The 2010 wage guideline in Beijing was released on Wednesday, stating an average salary jump of 11 percent.
The wage guideline, which includes an average, upper and lower level, is an annual requirement from the government to enterprises to raise employee salaries.
It stated that all enterprises in Beijing in 2010 must raise wages by between the lower and upper limits of 3 and 16 percent.
According to the Beijing Human Resources and Social Security Bureau, only enterprises that can prove they were affected by the financial crisis can select a different rate, after negotiation with trade unions, but they must pay at least the minimum wage, which was set in July 1 as a monthly salary of 960 yuan.
Due to the financial crisis, the municipal government did not release a similar guideline in 2009, but in 2008, the increase was 0.5 percent higher than this year for all three levels.
This is a result of the GDP increment in 2009 being slower than 2007 by 2.2 percentage points and a reduction in the CPI (consumer price index) by 3.7 percentage points.
"I am looking forward to my pay rise this year because last year I only got a few hundred yuan more," said Hu Peng, an employee at a foreign accounting firm in Beijing.
Hu said his wage jumped by 30 percent in his second year of work in his company, but 2009 was a bad year.
He said some of his colleagues quit in early 2010 but he carried on because he hoped his salary will be better this year.

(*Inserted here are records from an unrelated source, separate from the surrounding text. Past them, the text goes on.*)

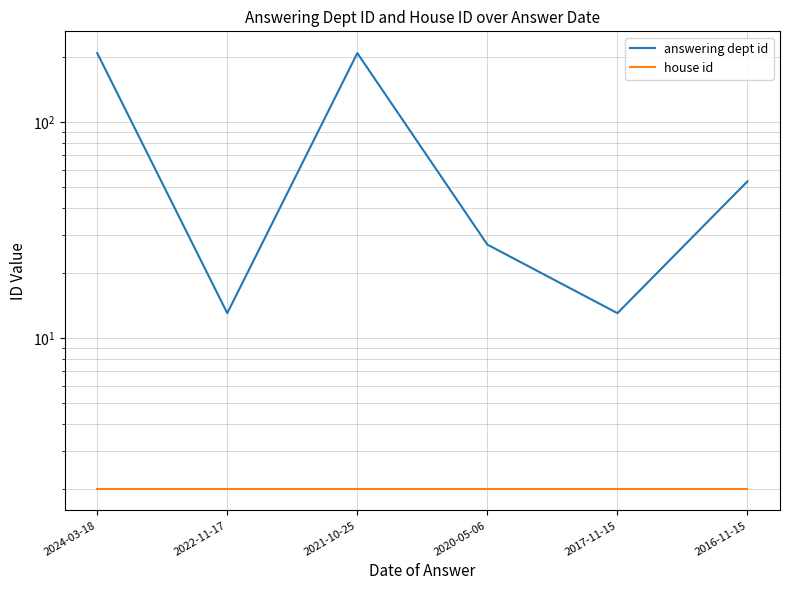

Between 2022-11-17 and 2021-10-25, which series saw the biggest shift?

answering dept id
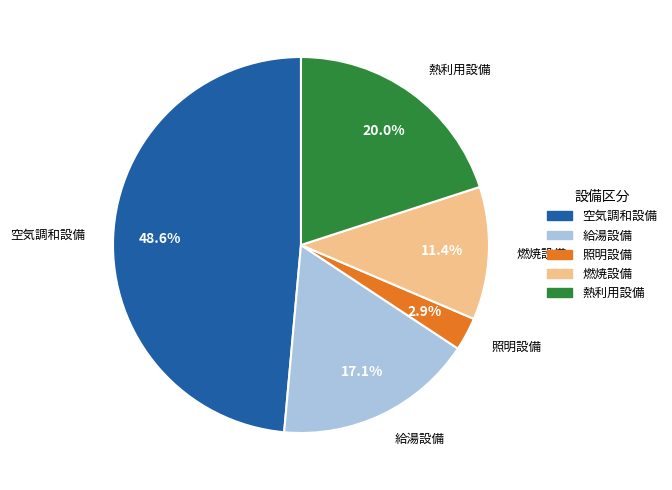

What percentage is the 空気調和設備 slice, to the nearest percent?

49%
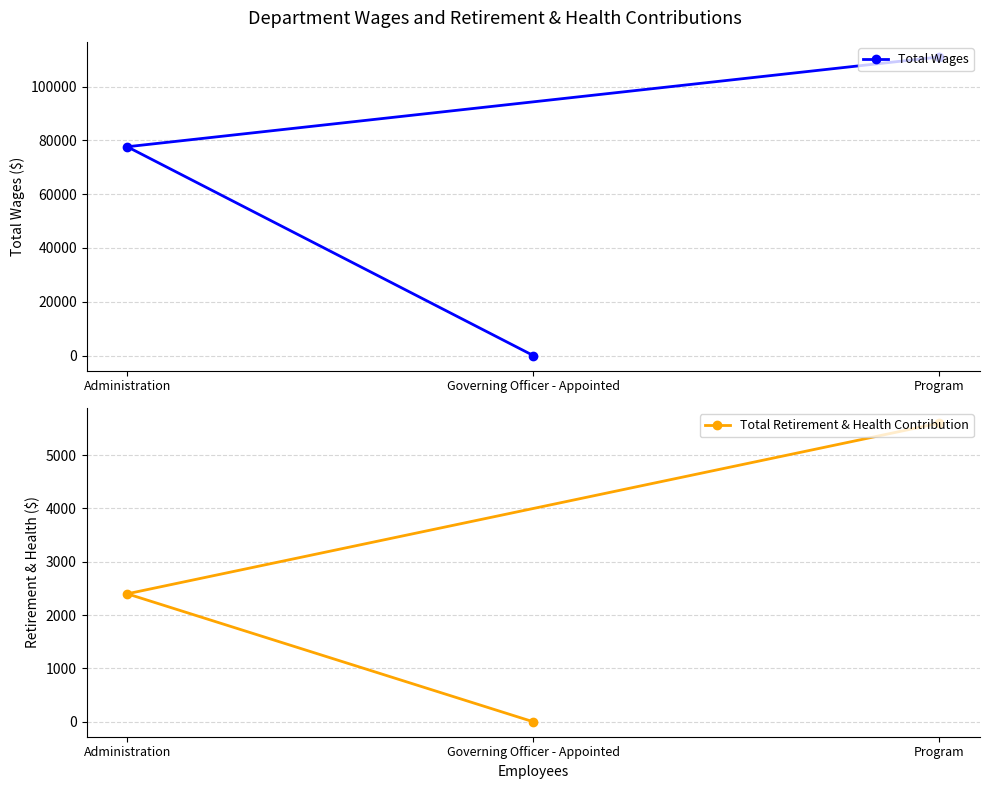

At which category is the sum across all series the highest?

Program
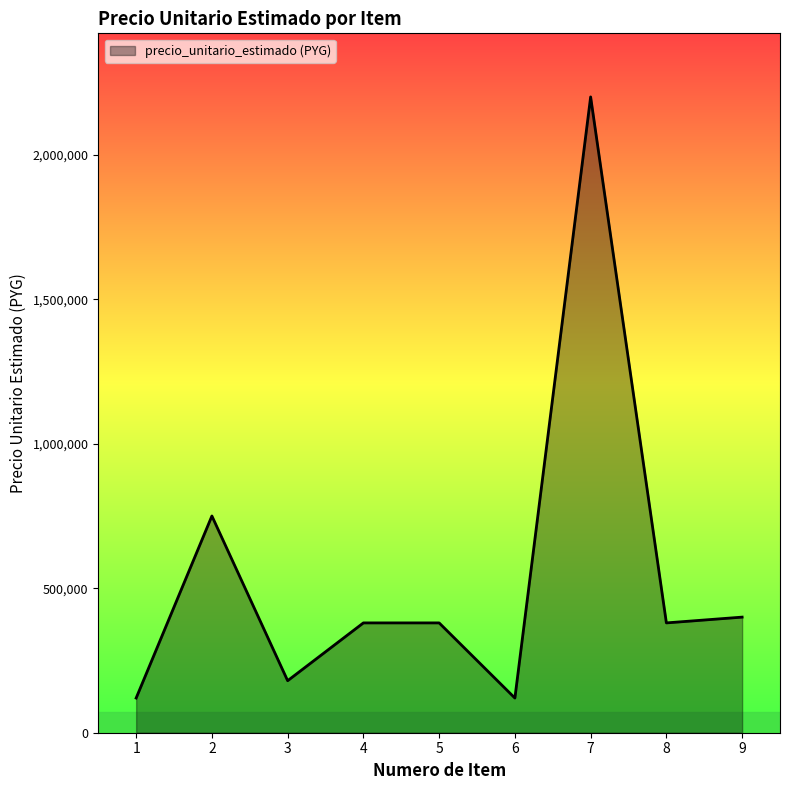

Which has a higher value, 3 or 6?

3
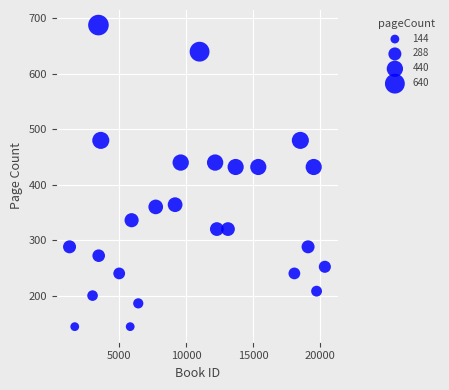

What is the range of X values (max minus min)?

19081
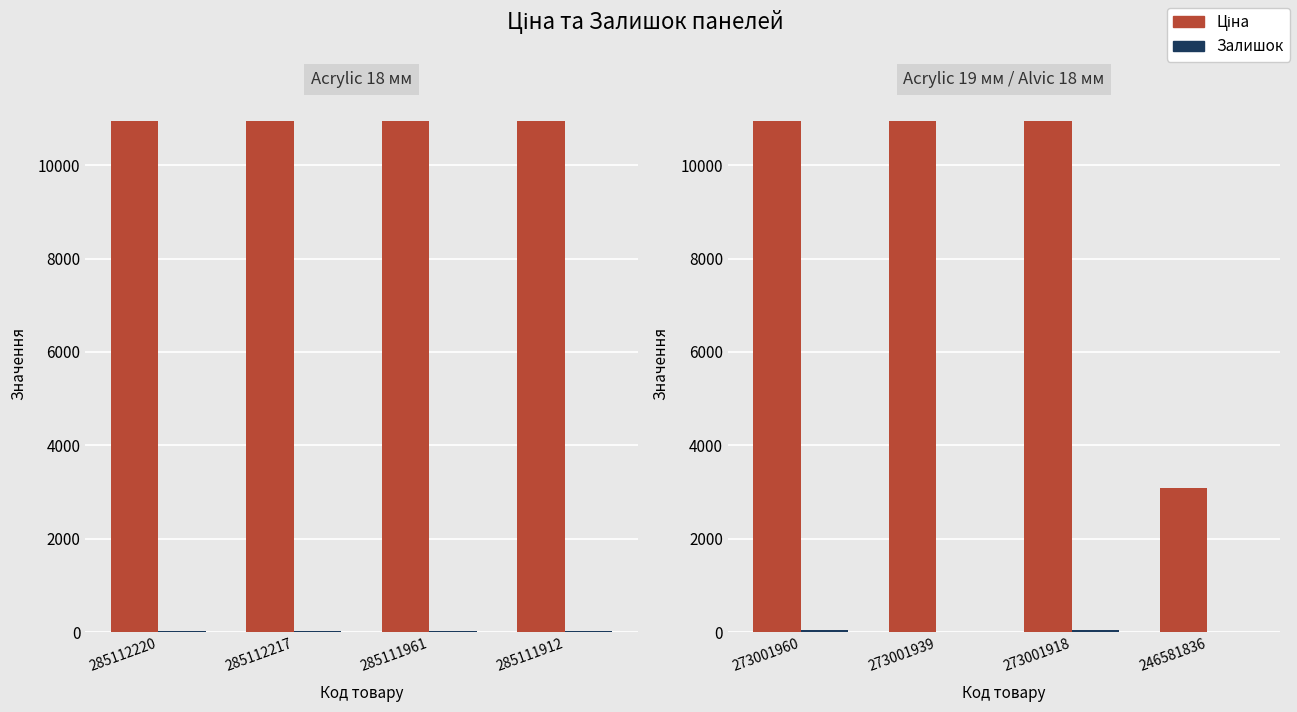

The value of Ціна at 273001918 is 18710.6. True or false?

False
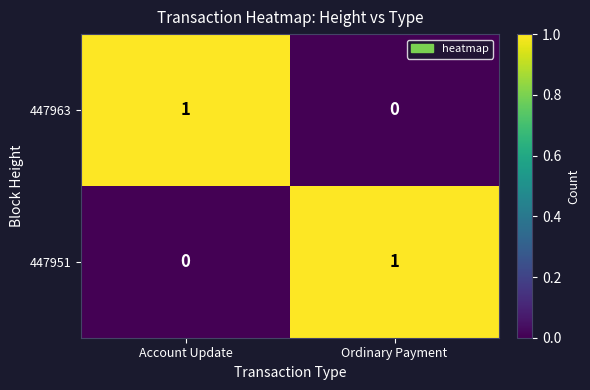

What is the greatest value displayed?

1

The bureau also released "human cost" statistics for every industry in Beijing - detailing the complete cost of keeping an employee, including salaries and benefits - as well as wage guides for some specific positions.
The banking sector had the highest annual labor cost of 176,771 yuan per person, with the rental and business service industry, such as rental car companies and employment agencies, scraping the bottom at 27,439 yuan.

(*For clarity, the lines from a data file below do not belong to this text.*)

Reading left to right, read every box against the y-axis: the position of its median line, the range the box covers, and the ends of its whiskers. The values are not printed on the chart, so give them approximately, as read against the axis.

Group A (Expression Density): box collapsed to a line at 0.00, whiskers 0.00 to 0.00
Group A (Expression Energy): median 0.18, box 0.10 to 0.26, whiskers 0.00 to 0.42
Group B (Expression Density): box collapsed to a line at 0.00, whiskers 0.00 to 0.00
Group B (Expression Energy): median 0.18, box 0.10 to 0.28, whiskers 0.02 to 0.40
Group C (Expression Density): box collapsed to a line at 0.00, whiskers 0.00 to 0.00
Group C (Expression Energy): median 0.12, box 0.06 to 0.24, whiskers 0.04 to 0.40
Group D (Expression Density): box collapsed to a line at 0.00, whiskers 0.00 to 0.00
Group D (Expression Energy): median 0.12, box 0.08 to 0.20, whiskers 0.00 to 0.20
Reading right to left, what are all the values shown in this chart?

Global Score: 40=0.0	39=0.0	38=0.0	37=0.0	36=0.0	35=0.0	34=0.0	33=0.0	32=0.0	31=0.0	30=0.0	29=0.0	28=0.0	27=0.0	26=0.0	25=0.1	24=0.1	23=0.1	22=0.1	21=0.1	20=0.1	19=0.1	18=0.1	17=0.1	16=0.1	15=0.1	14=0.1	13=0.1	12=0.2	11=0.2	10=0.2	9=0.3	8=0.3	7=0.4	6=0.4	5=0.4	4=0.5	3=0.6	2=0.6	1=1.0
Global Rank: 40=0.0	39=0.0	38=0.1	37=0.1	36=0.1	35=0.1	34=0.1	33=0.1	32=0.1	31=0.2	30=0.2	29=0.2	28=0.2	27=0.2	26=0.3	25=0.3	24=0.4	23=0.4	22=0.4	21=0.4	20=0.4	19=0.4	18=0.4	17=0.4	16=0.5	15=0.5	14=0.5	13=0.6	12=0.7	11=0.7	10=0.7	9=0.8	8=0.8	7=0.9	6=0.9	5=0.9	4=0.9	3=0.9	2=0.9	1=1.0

For specific salary guides, chief financial officers were said to claim the highest annual average at 362,867 yuan, almost 13 times that of a cleaner, the lowest, at 28,249 yuan.
The income gap was reported to be the most significant problem for employees, according to an investigation by the Beijing municipal federation of trade unions.
"We are searching for measures to reduce it and the wage guideline is one such approach," said Huang Wei, director of the labor rights department of the Beijing municipal federation of trade unions.
The Beijing Human Resource and Social Security Bureau demands enterprises raise workers' wages immediately and fairly across the office hierarchy.